The psychometric_details_008_SQ_CH_1_PT2.csv is written as an output of the psychometric tests with all detailled measures for the session. Furthermore, an overview of all sessions will be written to data/{data_collection_id}/{data_collection_id}_overview.yaml

If it happens that the data is structured first by the test folder and then by session folder, the data can be restructured using the preprocessing.scripts.restructure_psycho_tests:main script. This can be invoked like this:

restructure_psycho_tests

In short, if your data structure looks like below, restructure_psycho_tests can format it into the desired structure as shown above.

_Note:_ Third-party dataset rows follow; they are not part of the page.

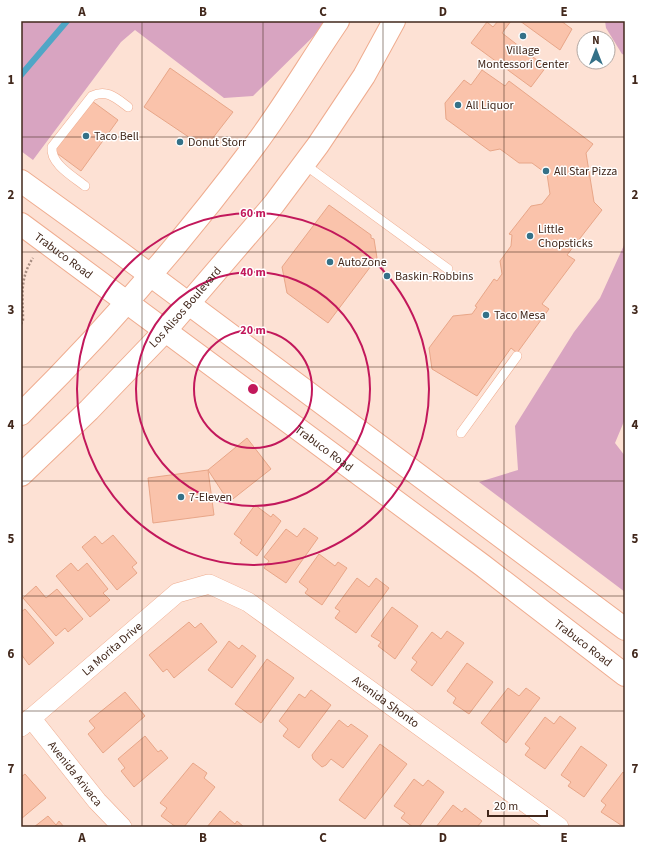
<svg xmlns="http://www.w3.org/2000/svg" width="646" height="848" font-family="'Source Sans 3',sans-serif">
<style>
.green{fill:#d8a4c1}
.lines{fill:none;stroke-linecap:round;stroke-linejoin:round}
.stream{stroke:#50a6c6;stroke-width:6}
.building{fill:#fac3ab;stroke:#e8a688}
.lane-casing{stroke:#efac8f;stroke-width:10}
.street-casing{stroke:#efac8f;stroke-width:20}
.secondary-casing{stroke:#efac8f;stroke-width:24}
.primary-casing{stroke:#efac8f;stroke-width:24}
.path{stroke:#a68b7f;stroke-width:2.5;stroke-dasharray:2 2;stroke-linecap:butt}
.lane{stroke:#fff;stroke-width:9}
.street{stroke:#fff;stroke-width:19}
.secondary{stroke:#fff;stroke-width:22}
.primary{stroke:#fff;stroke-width:22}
.grid{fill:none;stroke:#42281c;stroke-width:1;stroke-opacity:0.55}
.ring{fill:none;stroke:#c2185b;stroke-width:2}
.poi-dot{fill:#347188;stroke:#fff;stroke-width:1.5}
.labels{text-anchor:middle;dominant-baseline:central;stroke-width:3;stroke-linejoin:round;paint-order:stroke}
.poi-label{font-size:12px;fill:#42281c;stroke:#fff;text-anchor:start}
.street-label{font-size:12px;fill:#42281c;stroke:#fff}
.centre{fill:#c2185b;stroke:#fff;stroke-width:2}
.ring-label{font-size:12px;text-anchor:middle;font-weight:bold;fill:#c2185b;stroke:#fff;stroke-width:3;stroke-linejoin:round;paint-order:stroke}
.neatline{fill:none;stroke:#42281c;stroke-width:1.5}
.grid-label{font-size:13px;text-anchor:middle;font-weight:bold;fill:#42281c}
</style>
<rect width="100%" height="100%" fill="#fde1d4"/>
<g class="green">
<polygon points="21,21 329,21 253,96 224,98 135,30 121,42 33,160 21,151"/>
<polygon points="605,21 625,21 625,55 622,54 606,28"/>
<polygon points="625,243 625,419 615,443 625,456 625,592 479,482 518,470 515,426 574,332 600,298"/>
</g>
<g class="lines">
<polyline class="stream" points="21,75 67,21"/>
</g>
<g class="building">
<polygon points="498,21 511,21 502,33 546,67 531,87 471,43 487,22 493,27"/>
<polygon points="520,21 561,21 572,29 560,50"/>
<polygon points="170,68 233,112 205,148 144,107"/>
<polygon points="482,70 505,86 509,81 593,144 586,153 594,202 602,210 567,255 575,260 542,304 549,309 517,353 511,348 477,396 432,369 429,348 453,316 472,314 477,307 475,306 494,279 497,281 502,274 500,261 511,246 512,235 509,234 531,206 542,204 550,194 547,174 532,163 519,163 500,149 490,151 446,119 445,103 464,80 471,85"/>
<polygon points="92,101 118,120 81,171 54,151"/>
<polygon points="329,205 371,235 371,238 374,239 377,258 328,323 287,293 282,267"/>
<polygon points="247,438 271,469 229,502 208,470"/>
<polygon points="208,470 214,515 153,523 148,478"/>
<polygon points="255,505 271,517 273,514 281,521 257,556 240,543 242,540 234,534"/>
<polygon points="304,528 318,538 286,583 264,568 269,561 264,557 286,529 297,537"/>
<polygon points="113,535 137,563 132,567 137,573 117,590 82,547 95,536 102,544"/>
<polygon points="319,554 335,566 338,562 347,568 322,605 305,593 308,589 299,582"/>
<polygon points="71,563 78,571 87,563 108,589 103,593 110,600 90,617 56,576"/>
<polygon points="357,578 369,587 376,578 389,588 356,633 335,618 340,611 335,608"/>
<polygon points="36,586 46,598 57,589 83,619 68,632 65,628 56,636 23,598"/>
<polygon points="392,607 418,626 395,659 378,646 381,642 371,636"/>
<polygon points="25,609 54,643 29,665 21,654 21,612"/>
<polygon points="189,622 195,628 201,623 217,642 174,678 167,669 163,672 149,655"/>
<polygon points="447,631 464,643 432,686 411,670 417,662 412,658 432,632 441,639"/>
<polygon points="229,641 239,649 242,645 256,656 232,688 208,670"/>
<polygon points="267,659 294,678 261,723 235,704"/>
<polygon points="467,663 493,682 469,714 453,703 456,698 447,691"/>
<polygon points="508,688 519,696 526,688 540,698 506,743 481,723"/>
<polygon points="311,690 331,705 299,748 283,736 288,729 279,721 299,694 305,698"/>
<polygon points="125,692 145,716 103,753 88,734 95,728 89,721"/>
<polygon points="560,716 576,728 545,769 525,755 530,748 525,744 545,717 554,724"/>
<polygon points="339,720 348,727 351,724 368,736 343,768 331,759 326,765 322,767 313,759 312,755"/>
<polygon points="145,736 158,752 161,750 168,758 134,787 121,771 125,768 118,759"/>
<polygon points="380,744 407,764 365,819 339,800"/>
<polygon points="581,746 607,765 584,797 568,786 571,782 561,775"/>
<polygon points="193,763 207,773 204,778 215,787 184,827 176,827 161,816 167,808 160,803"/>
<polygon points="623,772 625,774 624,827 601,812 606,805 601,801"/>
<polygon points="25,774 46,798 21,819 21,777"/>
<polygon points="414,779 423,786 428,780 444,792 419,827 413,827 401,818 405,813 394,806"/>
<polygon points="453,805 462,812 465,808 482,821 477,827 436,827"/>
<polygon points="220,811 235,824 237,821 244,827 207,827"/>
<polygon points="48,816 56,825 59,821 64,827 34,827"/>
</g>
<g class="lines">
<g class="lane-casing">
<g id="lane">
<polyline points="304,164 448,269"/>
<path d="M85 186C74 177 50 164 52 147L92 96C107 89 116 98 128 107"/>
<polyline points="461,433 517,356"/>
</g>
</g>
<g class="street-casing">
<g id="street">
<path id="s1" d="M31 718 97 801 122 827"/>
<path id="s2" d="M21 727 177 593 209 584 248 602 559 827"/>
</g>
</g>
<g class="secondary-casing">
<g id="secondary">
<path d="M21 414C106 330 184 240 255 145 285 105 310 62 338 21"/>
<path id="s3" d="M21 475 89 410 165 331 274 204 318 145 364 76 394 21"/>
</g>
</g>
<g class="primary-casing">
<g id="primary">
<polyline points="21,181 122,254 625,629"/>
<path id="s4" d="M21 224 482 565 625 675"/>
</g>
</g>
<path class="path" d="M21 324 23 320C23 297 19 279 33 258"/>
<use href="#lane" class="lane"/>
<use href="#street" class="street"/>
<use href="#secondary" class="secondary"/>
<use href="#primary" class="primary"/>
</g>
<path class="grid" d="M142 21V827M263 21V827M383 21V827M504 21V827M21 137H625M21 252H625M21 367H625M21 481H625M21 596H625M21 711H625"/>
<g class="ring">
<circle cx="253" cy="389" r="59"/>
<circle cx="253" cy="389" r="117"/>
<circle cx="253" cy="389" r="176"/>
</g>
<g class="poi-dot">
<circle cx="523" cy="36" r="4"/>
<circle cx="458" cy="105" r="4"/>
<circle cx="86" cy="136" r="4"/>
<circle cx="180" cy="142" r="4"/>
<circle cx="546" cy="171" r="4"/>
<circle cx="530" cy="236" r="4"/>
<circle cx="330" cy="262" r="4"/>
<circle cx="387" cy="276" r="4"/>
<circle cx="486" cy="315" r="4"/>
<circle cx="181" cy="497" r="4"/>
</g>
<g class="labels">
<g class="poi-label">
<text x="523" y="50" text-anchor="middle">Village<tspan x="523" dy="14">Montessori Center</tspan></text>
<text x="466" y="105">All Liquor</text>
<text x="94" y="136">Taco Bell</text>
<text x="188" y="142">Donut Storr</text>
<text x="554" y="171">All Star Pizza</text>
<text x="538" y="229">Little<tspan x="538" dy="14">Chopsticks</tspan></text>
<text x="338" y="262">AutoZone</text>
<text x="395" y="276">Baskin-Robbins</text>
<text x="494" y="315">Taco Mesa</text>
<text x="189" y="497">7-Eleven</text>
</g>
<g class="street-label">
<text stroke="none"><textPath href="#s4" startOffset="53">Trabuco Road</textPath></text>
<text stroke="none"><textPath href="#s3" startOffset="235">Los Alisos Boulevard</textPath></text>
<text stroke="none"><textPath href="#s4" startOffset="377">Trabuco Road</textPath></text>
<text stroke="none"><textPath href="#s4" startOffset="701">Trabuco Road</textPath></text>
<text stroke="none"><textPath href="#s2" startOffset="120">La Morita Drive</textPath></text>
<text stroke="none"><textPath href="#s2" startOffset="452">Avenida Shonto</textPath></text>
<text stroke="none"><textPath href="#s1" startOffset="71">Avenida Arivaca</textPath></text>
</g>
</g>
<circle cx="253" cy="389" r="6" class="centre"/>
<g class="ring-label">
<text x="253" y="217">60 m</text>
<text x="253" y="276">40 m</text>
<text x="253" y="334">20 m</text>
</g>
<rect width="646" height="848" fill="none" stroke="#ffffff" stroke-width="44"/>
<g transform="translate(596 50)"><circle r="19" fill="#ffffff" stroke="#b3a9a4"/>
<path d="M0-3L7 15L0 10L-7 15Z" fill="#347188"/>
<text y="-6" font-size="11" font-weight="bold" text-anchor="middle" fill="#42281c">N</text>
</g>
<path d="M488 810v6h59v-6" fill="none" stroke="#42281c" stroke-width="2"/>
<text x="494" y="810" font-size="12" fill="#42281c" stroke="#ffffff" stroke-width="3" paint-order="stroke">20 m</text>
<rect x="22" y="22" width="602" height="804" class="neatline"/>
<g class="grid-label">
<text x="82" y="16">A</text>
<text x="203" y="16">B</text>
<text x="323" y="16">C</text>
<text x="443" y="16">D</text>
<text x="564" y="16">E</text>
<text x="11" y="84">1</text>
<text x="635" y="84">1</text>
<text x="11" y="199">2</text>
<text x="635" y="199">2</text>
<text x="11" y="314">3</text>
<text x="635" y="314">3</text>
<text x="11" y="429">4</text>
<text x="635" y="429">4</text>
<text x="11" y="543">5</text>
<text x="635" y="543">5</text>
<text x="11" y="658">6</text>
<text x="635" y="658">6</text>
<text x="11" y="773">7</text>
<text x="635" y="773">7</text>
<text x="82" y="842">A</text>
<text x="203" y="842">B</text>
<text x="323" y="842">C</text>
<text x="443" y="842">D</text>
<text x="564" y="842">E</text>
</g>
</svg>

data/MultiplEYE_SQ_CH_Zurich_1_2025/psychometric-tests-sessions/core_data/
├── PLAB
│   ├── 001_SQ_CH_1_PT2
│   ├── ...
│   └── 026_SQ_CH_1_PT1
├── RAN
│   ├── 001_SQ_CH_1_PT2
│   ├── ...
│   └── 026_SQ_CH_1_PT1
├── Stroop_Flanker
│   ├── 001_SQ_CH_1_PT2
│   ├── ...
│   └── 026_SQ_CH_1_PT1
├── WMC
│   ├── 001_SQ_CH_1_PT2
│   ├── ...
│   └── 026_SQ_CH_1_PT1
├── WikiVocab
│   ├── 001_SQ_CH_1_PT2
│   ├── ...
│   └── 026_SQ_CH_1_PT1
└── participant_configs_SQ_CH_1
    ├── 001_SQ_CH_1_PT2.yaml
    ├── ...
    └── 026_SQ_CH_1_PT1.yaml

Usually, the command needs no arguments, if the Configuration was correctly set up. Otherwise, you can find out how to overwrite the global settings by invoking restructure_psycho_tests --help. If one session did not finish all tests, this is no problem. For the sessions where this is the case, the tests that do not have data will be logged to the console. The following calculation has been constructed to handle this case, only calculating the results of tests with existing data.

Running the Calculations#

The psychometric test calculations are performed by the preprocess_psychometric_tests() function, which processes each test separately and combines the results into overview and detailed output files.

Overview vs. Detailed Output#

The pipeline generates two types of output for each participant:

  • Overview file ({data_collection_id}_overview.yaml): Contains primary metrics as per the original paper outputs.

  • Detailed file (psychometric_details_{session_id}.csv): Contains more detailed values.

Command Line Usage#

The tests can be calculated with the following command:

preprocess_psychometric_tests

For details on how to overwrite the global settings, run preprocess_psychometric_tests --help.

Data Handling#

The calculations automatically handle missing data. If a participant didn’t complete certain tests, those values will be omitted from the output files and logged to the console. This ensures robust processing even with incomplete datasets.